There is a sharper version of the same worry, and it deserves a direct answer: cheap asking does not guarantee good answering. Open the floodgates and you risk a flood of confidently wrong conclusions — a metric whose definition quietly drifted, a correlation mistaken for a cause, the same number computed three ways by three teams. The fear is that spreading the capability trades a slow, careful function for a fast, careless one. But notice that this is an argument for the analyst’s judgment, not against spreading it. The thing you want to spread is precisely the discipline the analyst carried — define the metric before you trust it, distrust the obvious explanation, check whether the number is even real. Done right, this is not removing that discipline; it is making it the default behavior of the system everyone asks, and the habit of everyone asking. The shared definitions still need an owner. What changes is that defending those definitions, and curating what “trustworthy” means, becomes the high-leverage work — rather than personally running every query that depends on them. Governance is not the casualty here. It is what this looks like when it is done well.
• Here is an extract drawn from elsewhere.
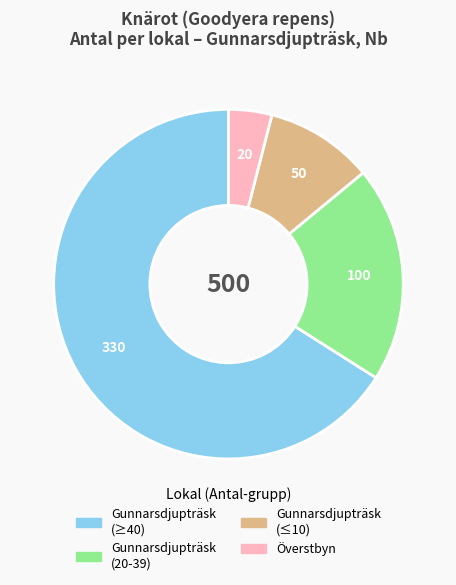

Is there a majority slice in this chart?

Yes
And the analysts themselves? They are not the casualty of this — they are the ones who finally get to do the part of the job that was always the point. When the routine conversion of questions into answers stops needing a dedicated queue, the people who were doing it move to where deep expertise still pays — the genuinely hard investigations, the data model everyone else now relies on, the questions that are hard not because the query is hard but because the framing is contested. The role does not shrink. It climbs. The same thing happened when spreadsheets put financial modeling on every desk: the controllers did not disappear, they stopped doing arithmetic and started doing finance. Spreading the routine work frees the expert to do the part that never should have been a queue.

Step back and the pattern is older than this particular tool. Every time a costly capability becomes cheap, it stops being a department and becomes an ambient skill of the whole team. Typesetting was a trade; now it is a menu. Web publishing was a team; now it is a button. The capability does not leave the company — it leaves the bottleneck. Product analytics is arriving at the same threshold. The capacity to ask the business a question and get a reasoned answer is moving from something you requisition to something you simply do, the way you check a calendar or search a document.

So the real story is not what happens to one role. It is that everyone else gets good at something only one person used to be able to do. The expensive part — asking — is becoming free, and the new scarce resource is the willingness to ask, which the best teams will learn to spend freely. A team that no longer has to ration its own curiosity is a team where everyone, quietly, becomes the analyst.

Key Takeaways

  • The analyst’s real job was never writing queries — it was converting unasked questions into trustworthy answers. The query was the toll, not the work.
  • That job was concentrated in one person because asking was expensive, and expensive things get rationed and queued. The analyst is what a question queue looks like with a name on it.
  • When asking gets cheap, the capability spreads — the whole team gets to do the thing only one person used to do.
  • The bottleneck moves from access to curiosity: not whether you can find out, but whether you think to.
  • Analysts aren’t the casualty — they climb to the hard problems while everyone else, quietly, becomes the analyst.